2013'te Eksjö/İsveç'te kurulup günümüze kadar ufak tefek yol kazalarıyla da olsa gelebilen melodic death metal, groove metal dörtlüsü Orbit Culture, 5. albüm Death Above Life ile tanıdığım bir grup. İyi ki de tanımışım. Death metal'in kanatları altında, groove, power, nu, progressive, technical ne varsa üstümüze salmışlar. O kanatlar bu metal türlerini öyle bir kuşatmış ki, hepsi o death ruhunun sadık hizmetçileri gibi Orbit Culture müziğinin metal eklektiğine katkı sağlamışlar. Grubun vokalisti, ritm gitaristi, şarkı yazarı Niklas Karlsson ve 750 sayfalık bir romanın karakterlerinden birinin adı gibi tınlayan ex-gitarist Maximilian Zinsmeister tarafından, her ikisi de 17 yaşındayken kurulan Orbit Culture, aynı zamanda başka bir yerel grupta da çalan Zinsmeister'ın bir davulcu ayarlaması, sonra da bir basçının katılımıyla şekillendi. Bir EP ile başlayan yolculuk, albümler, konserler, olaylar, ayrılıklar, yeni katılımlar şeklinde günümüze kadar geldi. Grubun tek sabit üyesi, haliyle de lideri Karlsson bu "kültürü" 12 senedir canlı tutuyor. Artık nasıl bir disiplin uyguluyorsa, 2016'da gruba dahil olan lead ve bas gitaristlerle hala birlikte. 2018'de de davulcu yenilemiş. Eskilerle yeniler arasında nasıl bir fark olduğunu, grubun pozitif mi yoksa negatif mi yönde ilerlediğini yorumlayabilecek durumda değilim. 2025'ten bakınca çok iyi bir albüm görüyorum sadece.

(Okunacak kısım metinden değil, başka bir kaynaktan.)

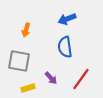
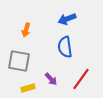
purple arrow: moved 1 px down
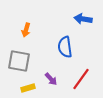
blue arrow: moved 16 px right; rotated 30 degrees clockwise
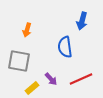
blue arrow: moved 1 px left, 2 px down; rotated 84 degrees counterclockwise
orange arrow: moved 1 px right
red line: rotated 30 degrees clockwise
yellow rectangle: moved 4 px right; rotated 24 degrees counterclockwise
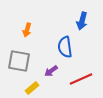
purple arrow: moved 8 px up; rotated 96 degrees clockwise
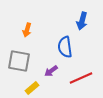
red line: moved 1 px up
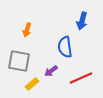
yellow rectangle: moved 4 px up
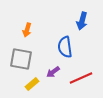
gray square: moved 2 px right, 2 px up
purple arrow: moved 2 px right, 1 px down
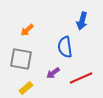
orange arrow: rotated 32 degrees clockwise
purple arrow: moved 1 px down
yellow rectangle: moved 6 px left, 4 px down
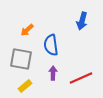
blue semicircle: moved 14 px left, 2 px up
purple arrow: rotated 128 degrees clockwise
yellow rectangle: moved 1 px left, 2 px up
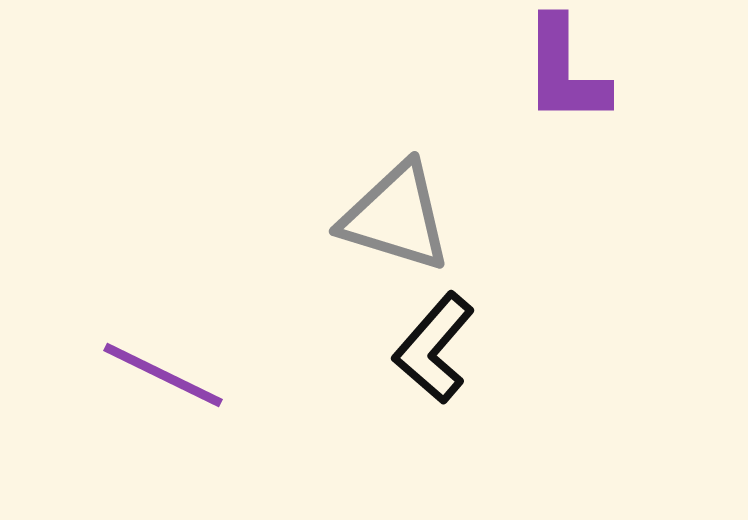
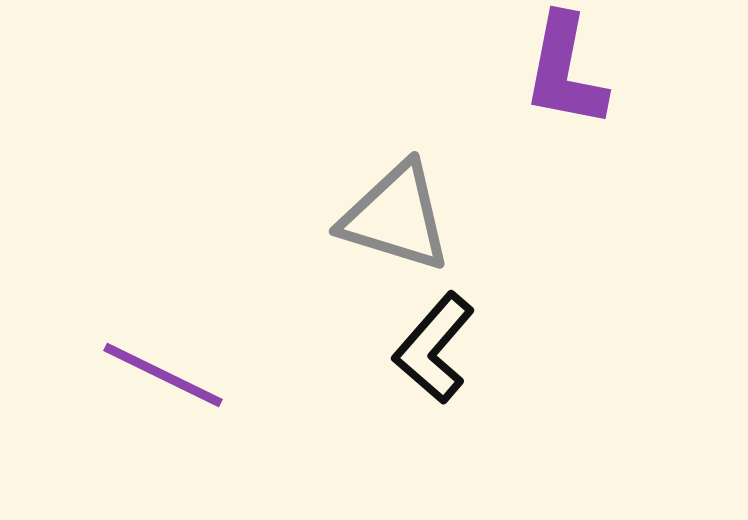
purple L-shape: rotated 11 degrees clockwise
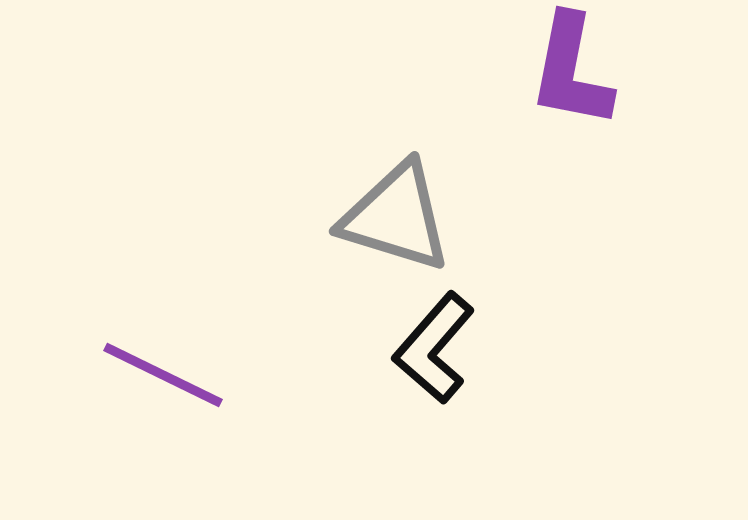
purple L-shape: moved 6 px right
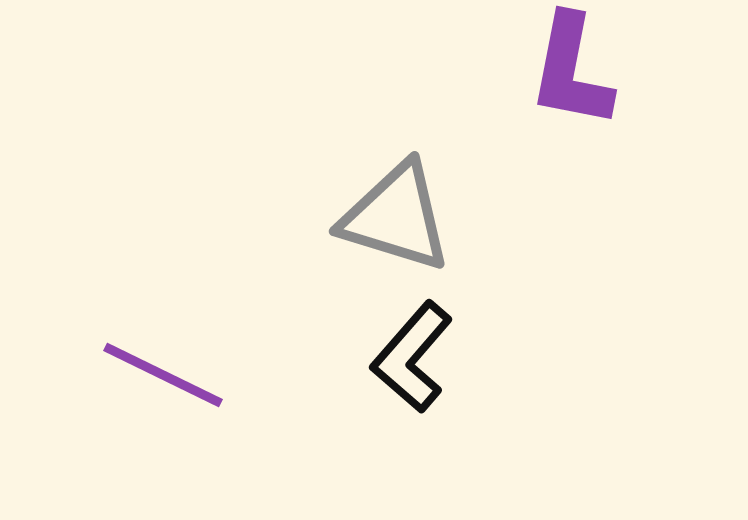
black L-shape: moved 22 px left, 9 px down
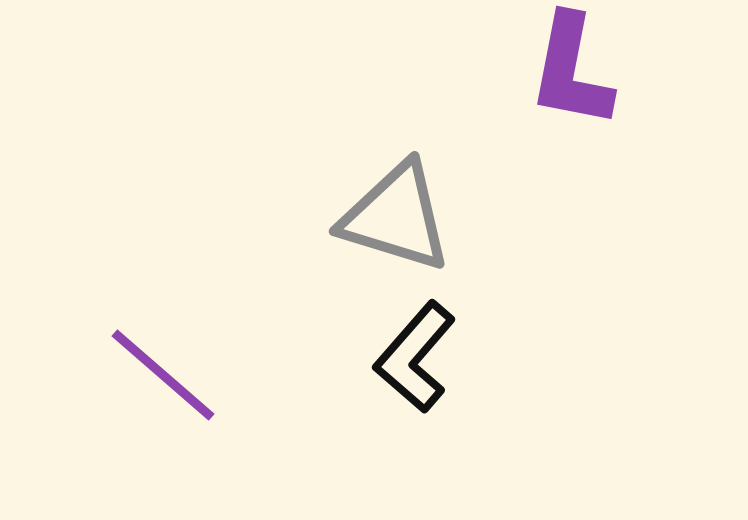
black L-shape: moved 3 px right
purple line: rotated 15 degrees clockwise
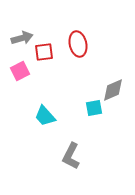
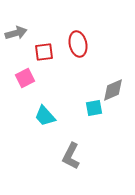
gray arrow: moved 6 px left, 5 px up
pink square: moved 5 px right, 7 px down
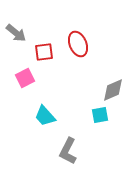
gray arrow: rotated 55 degrees clockwise
red ellipse: rotated 10 degrees counterclockwise
cyan square: moved 6 px right, 7 px down
gray L-shape: moved 3 px left, 5 px up
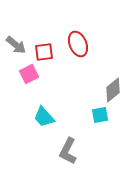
gray arrow: moved 12 px down
pink square: moved 4 px right, 4 px up
gray diamond: rotated 15 degrees counterclockwise
cyan trapezoid: moved 1 px left, 1 px down
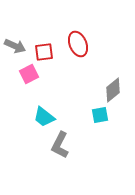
gray arrow: moved 1 px left, 1 px down; rotated 15 degrees counterclockwise
cyan trapezoid: rotated 10 degrees counterclockwise
gray L-shape: moved 8 px left, 6 px up
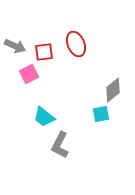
red ellipse: moved 2 px left
cyan square: moved 1 px right, 1 px up
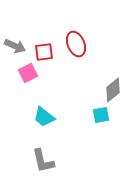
pink square: moved 1 px left, 1 px up
cyan square: moved 1 px down
gray L-shape: moved 17 px left, 16 px down; rotated 40 degrees counterclockwise
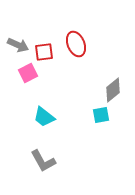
gray arrow: moved 3 px right, 1 px up
gray L-shape: rotated 16 degrees counterclockwise
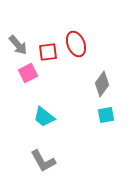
gray arrow: rotated 25 degrees clockwise
red square: moved 4 px right
gray diamond: moved 11 px left, 6 px up; rotated 15 degrees counterclockwise
cyan square: moved 5 px right
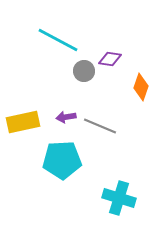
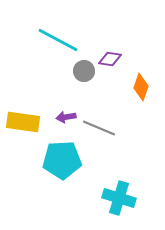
yellow rectangle: rotated 20 degrees clockwise
gray line: moved 1 px left, 2 px down
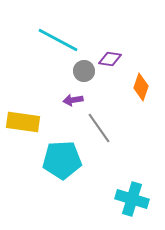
purple arrow: moved 7 px right, 17 px up
gray line: rotated 32 degrees clockwise
cyan cross: moved 13 px right, 1 px down
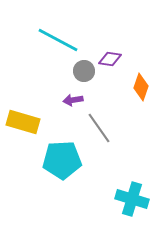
yellow rectangle: rotated 8 degrees clockwise
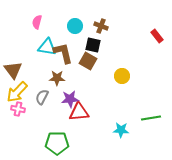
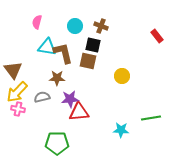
brown square: rotated 18 degrees counterclockwise
gray semicircle: rotated 49 degrees clockwise
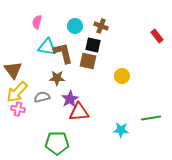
purple star: rotated 24 degrees counterclockwise
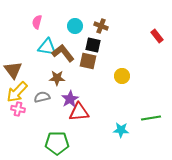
brown L-shape: rotated 25 degrees counterclockwise
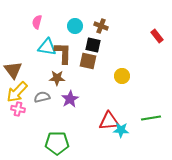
brown L-shape: rotated 40 degrees clockwise
red triangle: moved 30 px right, 9 px down
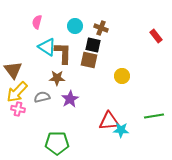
brown cross: moved 2 px down
red rectangle: moved 1 px left
cyan triangle: rotated 24 degrees clockwise
brown square: moved 1 px right, 1 px up
green line: moved 3 px right, 2 px up
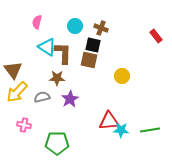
pink cross: moved 6 px right, 16 px down
green line: moved 4 px left, 14 px down
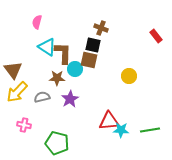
cyan circle: moved 43 px down
yellow circle: moved 7 px right
green pentagon: rotated 15 degrees clockwise
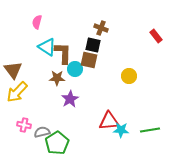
gray semicircle: moved 35 px down
green pentagon: rotated 25 degrees clockwise
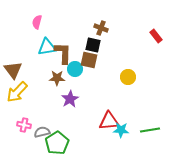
cyan triangle: rotated 42 degrees counterclockwise
yellow circle: moved 1 px left, 1 px down
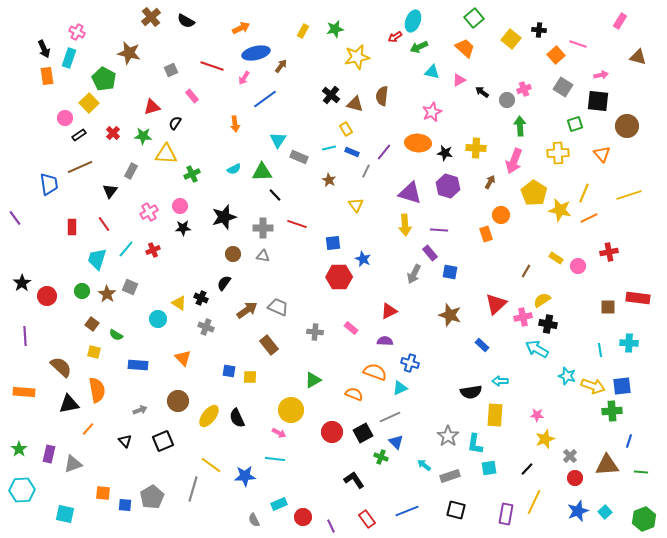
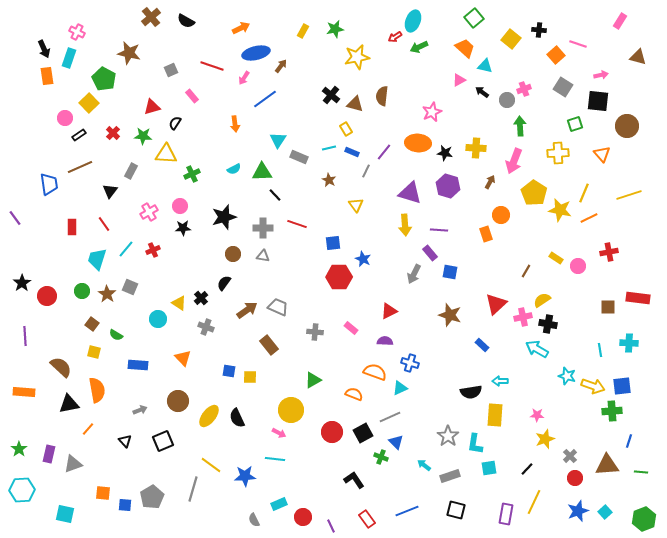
cyan triangle at (432, 72): moved 53 px right, 6 px up
black cross at (201, 298): rotated 24 degrees clockwise
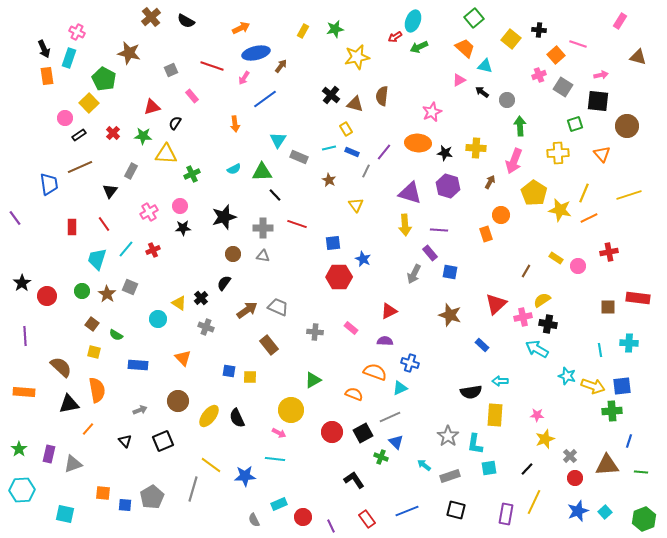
pink cross at (524, 89): moved 15 px right, 14 px up
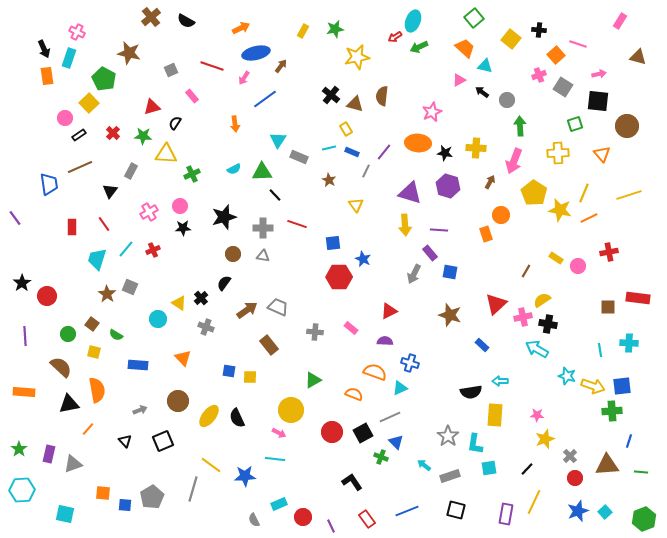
pink arrow at (601, 75): moved 2 px left, 1 px up
green circle at (82, 291): moved 14 px left, 43 px down
black L-shape at (354, 480): moved 2 px left, 2 px down
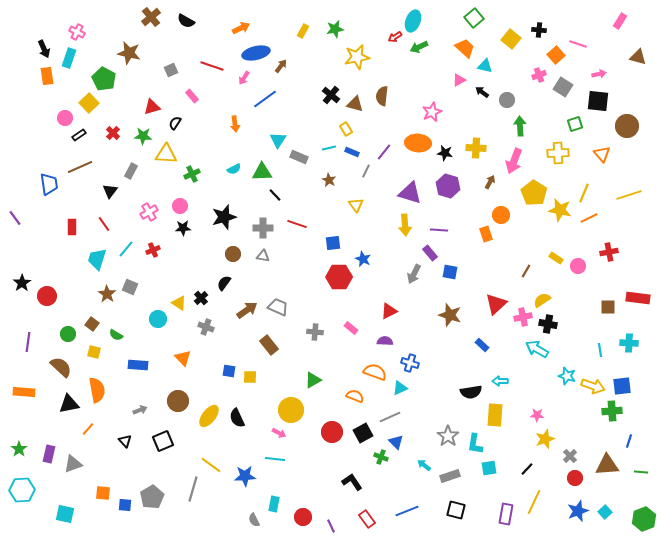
purple line at (25, 336): moved 3 px right, 6 px down; rotated 12 degrees clockwise
orange semicircle at (354, 394): moved 1 px right, 2 px down
cyan rectangle at (279, 504): moved 5 px left; rotated 56 degrees counterclockwise
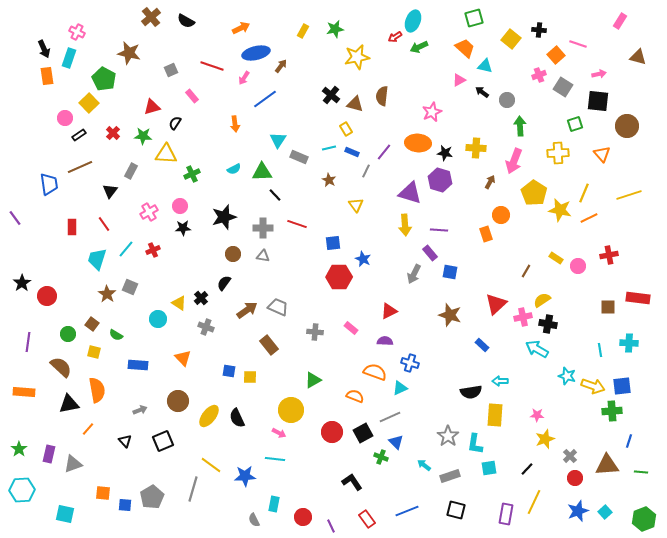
green square at (474, 18): rotated 24 degrees clockwise
purple hexagon at (448, 186): moved 8 px left, 6 px up
red cross at (609, 252): moved 3 px down
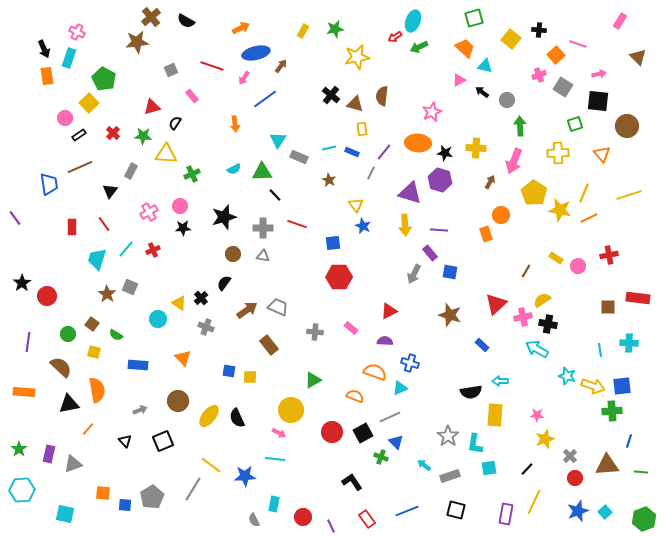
brown star at (129, 53): moved 8 px right, 11 px up; rotated 20 degrees counterclockwise
brown triangle at (638, 57): rotated 30 degrees clockwise
yellow rectangle at (346, 129): moved 16 px right; rotated 24 degrees clockwise
gray line at (366, 171): moved 5 px right, 2 px down
blue star at (363, 259): moved 33 px up
gray line at (193, 489): rotated 15 degrees clockwise
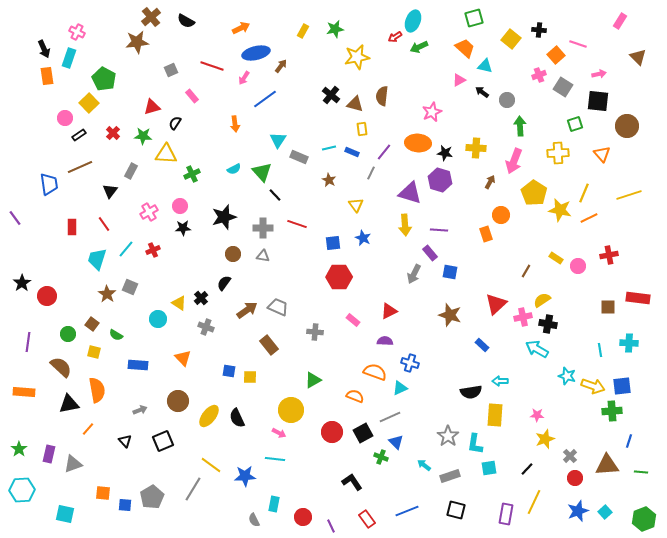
green triangle at (262, 172): rotated 50 degrees clockwise
blue star at (363, 226): moved 12 px down
pink rectangle at (351, 328): moved 2 px right, 8 px up
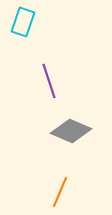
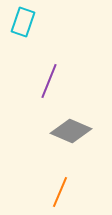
purple line: rotated 40 degrees clockwise
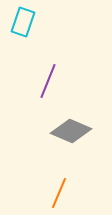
purple line: moved 1 px left
orange line: moved 1 px left, 1 px down
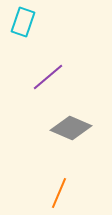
purple line: moved 4 px up; rotated 28 degrees clockwise
gray diamond: moved 3 px up
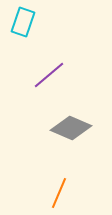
purple line: moved 1 px right, 2 px up
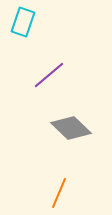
gray diamond: rotated 21 degrees clockwise
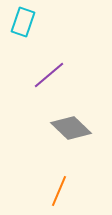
orange line: moved 2 px up
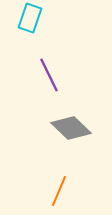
cyan rectangle: moved 7 px right, 4 px up
purple line: rotated 76 degrees counterclockwise
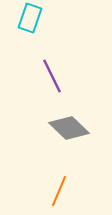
purple line: moved 3 px right, 1 px down
gray diamond: moved 2 px left
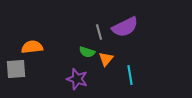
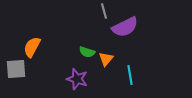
gray line: moved 5 px right, 21 px up
orange semicircle: rotated 55 degrees counterclockwise
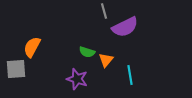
orange triangle: moved 1 px down
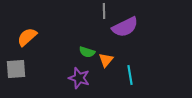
gray line: rotated 14 degrees clockwise
orange semicircle: moved 5 px left, 10 px up; rotated 20 degrees clockwise
purple star: moved 2 px right, 1 px up
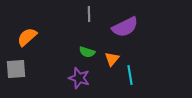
gray line: moved 15 px left, 3 px down
orange triangle: moved 6 px right, 1 px up
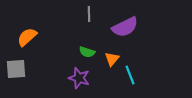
cyan line: rotated 12 degrees counterclockwise
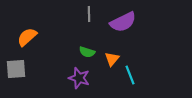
purple semicircle: moved 2 px left, 5 px up
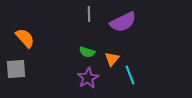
orange semicircle: moved 2 px left, 1 px down; rotated 90 degrees clockwise
purple star: moved 9 px right; rotated 25 degrees clockwise
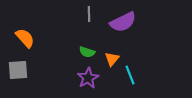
gray square: moved 2 px right, 1 px down
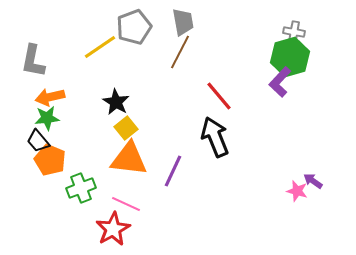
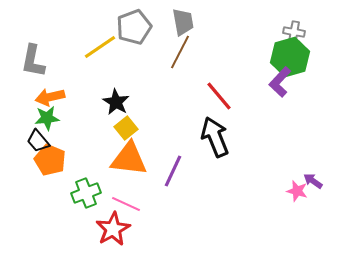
green cross: moved 5 px right, 5 px down
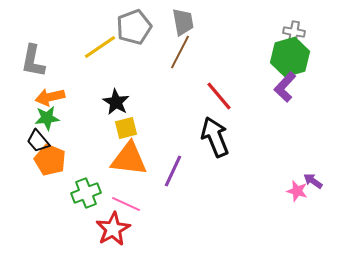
purple L-shape: moved 5 px right, 5 px down
yellow square: rotated 25 degrees clockwise
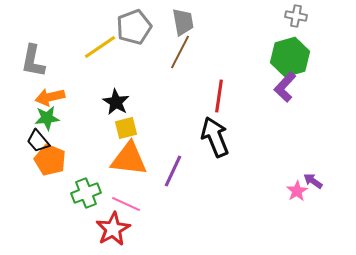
gray cross: moved 2 px right, 16 px up
red line: rotated 48 degrees clockwise
pink star: rotated 25 degrees clockwise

Albümü açan Inferma, death metal ile progressive metal'in birlikteliğinden doğan progressive death metal'in gücünü yansıtan taş gibi bir şarkı. Ona taş dediysek hemen peşinden gelen Bloodhound'a ne diyeceğiz? Bloodhound gerçek bir panzer, asla yumuşamıyor, taviz vermiyor. Bazı şarkılar melodik ve brutal vokallerle karışık ilerlerken Bloodhound, Niklas Karlsson'un brutalde daha iyi olduğunu düşündürdü bana. Melodik takıldığı bazı anlarda klişe nu metal vokallerini andırmıyor değil. Albümün bütün şarkılarını yazdığı, sertliği iyi kontrol ettiği, vokal tasarımlarını ustaca dengeleyip seslendirdiği için bu nu metal iticiliğini görmezden gelebilirim. Nu metal karşıtı olduğum anlaşılmasın. Sadece birkaç istisna dışında bana fazla Amerikan gelen bir tür olmuştur. Albüme dönersek, Hydra, Metallica'nın 80'ler trash vokallerini anımsatan nakarat aurası, power metal ile temasta kurduğu sertlik dozuyla gözüme girdi. Death Above Life ve The Storm, technical death dokunuşlarını iyice belirginleştiren ve yine melodik vokali bir kenara bırakarak brutal takılan diğer iki şarkı. Haliyle benim için albümün en iyilerinden, lokomotiflerinden. Gerçi böyle groove kalibresi yüksek bir albümdeki şarkılardan lokomotif şarkı seçmek mantıksız görünebilir. Ancak adını zikrettiklerim o lokomotifliği kaliteli şarkı yazma ve uygulama açısından tepeye ulaştırmış işler.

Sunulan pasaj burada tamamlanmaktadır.